It’s kind of a "Sarah Who? Moment," but interestingly, there are reports that while she opposes same-sex marriage, she has stated that she has Gay friends and is receptive to Gay and Lesbian concerns about discrimination. When the previous administration did not implement same-sex benefits, Palin complied with a state Supreme Court order and signed them into law.
She supported a democratic advisory vote from the public on whether there should be a constitutional amendment on the matter. Alaska was one of the first U.S. states to pass a constitutional ban on Gay marriage, in 1998, along with Hawaii.
Palin’s first veto was used to block legislation that would have barred the state from granting benefits to Gay state employees and their partners. In effect, her veto granted State of Alaska benefits to same-sex couples. The veto occurred after Palin consulted with Alaska’s attorney general on the constitutionality of the legislation. That would be the "good news." Here’s some other things to chew on:
- She was elected Alaska’s governor a little over a year and a half ago. Her previous office was mayor of Wasilla, a small town outside Anchorage. She has zero foreign policy experience.
- Palin is strongly anti-choice, opposing abortion even in the case of rape or incest…or slutty daughters with hunky high school hockey players.
- She supported right-wing extremist Pat Buchanan for president in 2000.
- Palin thinks creationism should be taught in public schools.
- She’s doesn’t think humans are the cause of climate change.
- She’s solidly in line with John McCain’s "Big Oil first" energy policy. She’s pushed hard for more oil drilling and says renewables won’t be ready for years. She also sued the Bush administration for listing polar bears as an endangered species. She was worried it would interfere with more oil drilling in Alaska.

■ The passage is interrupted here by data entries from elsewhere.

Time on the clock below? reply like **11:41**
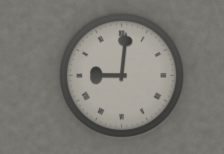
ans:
**9:01**
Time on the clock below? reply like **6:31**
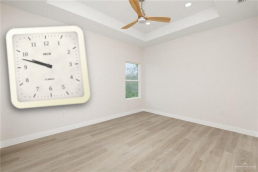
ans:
**9:48**
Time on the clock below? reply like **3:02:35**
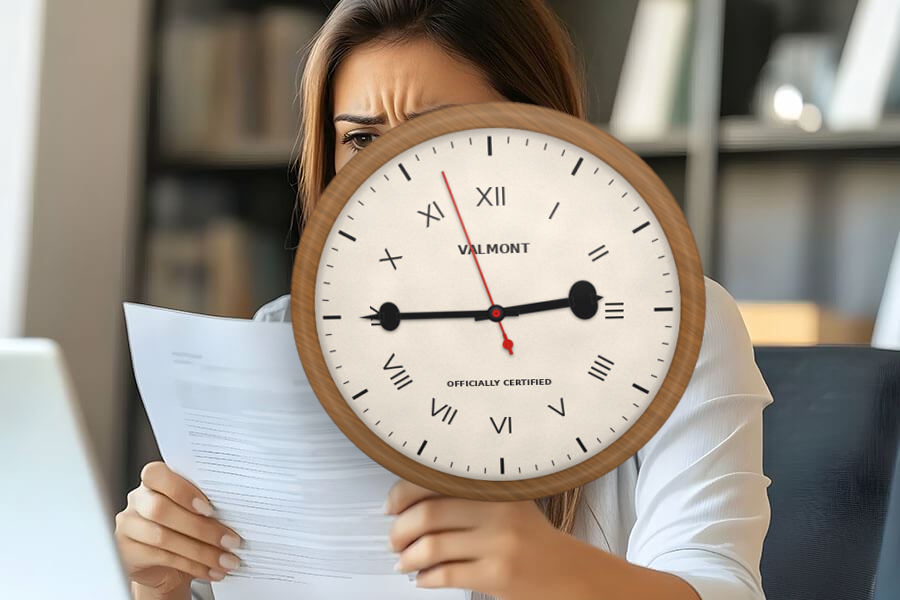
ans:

- The annual budget of the city of which she was most recenly mayor is about half of the Los Angeles LGBT Community Center.
- How closely did John McCain vet this choice? He met Sarah Palin once at a meeting. They spoke a second time, last Sunday, when he called her about being vice-president. Then he offered her the position.
Let’s be clear: Sarah Palin is another in a parade of Republican party distractions from issues and problems to keep the electorate confused and distracted from real ideas and facts. But just for the sake of discussion, can anyone imagine what the Republican pundits would be saying, for example, if Barack Obama or Michele Obama had ever, even ever-so-slightly, and way back in their "wasted youth," suggested that, perhaps Hawaii ought to consider seceding from the United States (as Ms. Palin’s one-time affiliation with the Alaska Independence Party suggests…OK so maybe it was only her husband…)? Does anyone think that Obamas’s loyalty to the country might be, shall we say, questioned? I’m just askin’.
And honestly, who cares about the daughter’s pregnancy…except insofar as Palin and McCain are against sex education and promoting "abstinence only." How’s that working for you, Sarah? Bristol? And while the Republican party hacks are quick to excoriate anyone who even suggests this might have some policy implications, they’re more than happy to use it to advance their own anti-choice positions.
And that "Bridge to nowhere" and her "thanks but no thanks"? Yes, she said no to the bridge…but she still took the money. Ms. "I Don’t Do Earmarks"? Ha!
According to the Seattle Times:
Just this year, she sent to Sen. Ted. Stevens, R-Alaska, a proposal for 31 earmarks totaling $197 million — more, per person, than any other state.
Her presidential running mate, Sen. John McCain, R-Ariz., does not sponsor earmarks, calling the practice of doling out favors, often with scant oversight, "disgraceful."
Some of Palin’s requests were for science research, such as $499,900 to assess halibut harvesting; others for lighting village airports in the Alaskan bush, where small planes and gravel runways may be the primary link to the outside world.
Palin’s requests to Congress came at a time of huge federal deficits, while Alaska state revenue was soaring due to rising oil prices and a major tax increase on oil production that Palin signed into law in late 2007.
As a result, Alaska this year was in such a money-flushed condition — with no state income tax or sales tax and total state revenues of $10 billion, double the previous year’s — that Palin gained legislative approval for $1,200 cash payments to every Alaskan.
In addition, each Alaska resident gets an annual dividend check, about $2,000 this year, from Alaska’s oil-wealth savings account, known as the Permanent Fund, now fattened to more than $35 billion.
The state also has been able to tap into a gusher of federal money as its Republican congressional delegation rose in seniority and clout.
In 1996, when Palin was elected mayor of Wasilla, a city of about 8,000 some 40 miles north of Anchorage, she did not take part in the earmark process. But by 2000, into her second term, the city had hired a Washington, D.C., lobbyist, Steven Silver, a former aide to Stevens, then the ultimate rainmaker as chairman of the Senate Appropriations Committee.
"She was hungry for earmarks just like everybody else," said Larry Persily, who worked at the Alaska state office in Washington, D.C., until earlier this year. "Everyone was feeding at the trough."